◆ **WHAT THIS TASK INVOLVES**: Every line below that mentions the word "PŘÍSPĚVEK" should be copied out.

################

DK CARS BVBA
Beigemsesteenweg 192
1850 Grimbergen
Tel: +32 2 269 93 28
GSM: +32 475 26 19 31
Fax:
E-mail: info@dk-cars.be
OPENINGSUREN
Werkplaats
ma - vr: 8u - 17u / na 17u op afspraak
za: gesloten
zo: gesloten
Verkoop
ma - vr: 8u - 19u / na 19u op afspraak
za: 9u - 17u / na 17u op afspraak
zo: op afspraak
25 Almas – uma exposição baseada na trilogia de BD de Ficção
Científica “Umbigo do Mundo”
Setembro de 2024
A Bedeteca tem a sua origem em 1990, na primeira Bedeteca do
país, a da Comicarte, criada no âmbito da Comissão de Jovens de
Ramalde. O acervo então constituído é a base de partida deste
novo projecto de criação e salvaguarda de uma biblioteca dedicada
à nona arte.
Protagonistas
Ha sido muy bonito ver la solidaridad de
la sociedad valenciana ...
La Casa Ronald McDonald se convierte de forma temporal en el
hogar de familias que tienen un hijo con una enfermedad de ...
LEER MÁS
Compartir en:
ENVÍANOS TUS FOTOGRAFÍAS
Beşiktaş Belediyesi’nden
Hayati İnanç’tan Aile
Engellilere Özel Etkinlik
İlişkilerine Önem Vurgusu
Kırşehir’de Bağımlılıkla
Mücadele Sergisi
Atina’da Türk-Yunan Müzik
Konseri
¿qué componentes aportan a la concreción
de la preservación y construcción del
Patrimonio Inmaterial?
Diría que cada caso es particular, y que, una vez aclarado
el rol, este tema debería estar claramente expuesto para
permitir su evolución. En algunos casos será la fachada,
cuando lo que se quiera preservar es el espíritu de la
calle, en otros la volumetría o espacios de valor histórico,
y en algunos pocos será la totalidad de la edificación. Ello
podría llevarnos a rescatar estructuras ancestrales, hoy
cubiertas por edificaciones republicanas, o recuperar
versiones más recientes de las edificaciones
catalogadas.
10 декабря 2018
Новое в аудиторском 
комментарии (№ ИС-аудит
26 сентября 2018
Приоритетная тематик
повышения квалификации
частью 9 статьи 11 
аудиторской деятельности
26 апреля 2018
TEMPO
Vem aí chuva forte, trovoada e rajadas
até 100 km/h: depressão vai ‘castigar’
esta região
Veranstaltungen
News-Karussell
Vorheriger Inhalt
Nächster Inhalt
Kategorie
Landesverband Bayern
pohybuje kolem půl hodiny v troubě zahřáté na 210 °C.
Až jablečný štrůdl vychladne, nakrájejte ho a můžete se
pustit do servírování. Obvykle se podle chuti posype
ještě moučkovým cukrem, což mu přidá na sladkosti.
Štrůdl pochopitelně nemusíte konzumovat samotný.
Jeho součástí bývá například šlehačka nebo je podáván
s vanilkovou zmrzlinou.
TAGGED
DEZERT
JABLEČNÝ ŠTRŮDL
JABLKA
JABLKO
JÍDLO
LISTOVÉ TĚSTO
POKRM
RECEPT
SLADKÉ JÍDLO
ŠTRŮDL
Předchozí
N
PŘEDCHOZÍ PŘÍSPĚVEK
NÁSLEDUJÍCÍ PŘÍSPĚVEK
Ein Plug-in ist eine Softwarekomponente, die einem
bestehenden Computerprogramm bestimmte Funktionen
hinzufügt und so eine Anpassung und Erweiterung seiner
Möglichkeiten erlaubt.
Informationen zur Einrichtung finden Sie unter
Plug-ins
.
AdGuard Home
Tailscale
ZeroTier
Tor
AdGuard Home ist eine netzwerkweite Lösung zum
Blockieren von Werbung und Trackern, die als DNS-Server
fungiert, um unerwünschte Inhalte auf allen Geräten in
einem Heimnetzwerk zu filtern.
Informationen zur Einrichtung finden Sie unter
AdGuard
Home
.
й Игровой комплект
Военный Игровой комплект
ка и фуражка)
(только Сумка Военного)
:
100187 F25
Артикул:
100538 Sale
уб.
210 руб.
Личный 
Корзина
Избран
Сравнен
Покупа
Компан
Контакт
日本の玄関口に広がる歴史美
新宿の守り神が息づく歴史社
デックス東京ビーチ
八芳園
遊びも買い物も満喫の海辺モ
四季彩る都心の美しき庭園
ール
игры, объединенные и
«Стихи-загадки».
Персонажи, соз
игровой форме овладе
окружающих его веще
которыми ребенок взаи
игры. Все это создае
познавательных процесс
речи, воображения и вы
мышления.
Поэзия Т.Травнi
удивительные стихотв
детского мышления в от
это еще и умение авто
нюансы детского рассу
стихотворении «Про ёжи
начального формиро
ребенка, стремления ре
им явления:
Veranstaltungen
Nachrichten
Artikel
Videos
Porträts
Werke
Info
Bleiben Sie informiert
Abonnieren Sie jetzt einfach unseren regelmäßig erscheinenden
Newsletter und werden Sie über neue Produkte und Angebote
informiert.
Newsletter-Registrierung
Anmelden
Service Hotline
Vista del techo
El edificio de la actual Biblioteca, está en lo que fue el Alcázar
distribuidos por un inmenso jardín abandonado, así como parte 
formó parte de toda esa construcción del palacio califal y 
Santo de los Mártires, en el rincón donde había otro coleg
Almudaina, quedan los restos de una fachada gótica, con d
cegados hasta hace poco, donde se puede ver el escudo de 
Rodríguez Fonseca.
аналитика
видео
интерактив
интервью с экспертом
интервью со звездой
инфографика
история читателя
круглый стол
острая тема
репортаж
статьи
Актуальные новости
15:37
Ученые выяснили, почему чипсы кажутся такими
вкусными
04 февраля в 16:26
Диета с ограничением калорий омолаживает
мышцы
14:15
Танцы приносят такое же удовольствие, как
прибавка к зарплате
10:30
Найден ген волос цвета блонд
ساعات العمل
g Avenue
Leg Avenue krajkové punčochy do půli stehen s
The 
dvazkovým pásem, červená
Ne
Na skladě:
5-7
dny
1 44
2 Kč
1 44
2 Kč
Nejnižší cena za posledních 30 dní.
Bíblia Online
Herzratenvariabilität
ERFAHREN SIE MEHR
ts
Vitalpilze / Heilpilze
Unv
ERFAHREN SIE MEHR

################

◆ **PROBLEM SOLUTION**:
PŘEDCHOZÍ PŘÍSPĚVEK
NÁSLEDUJÍCÍ PŘÍSPĚVEK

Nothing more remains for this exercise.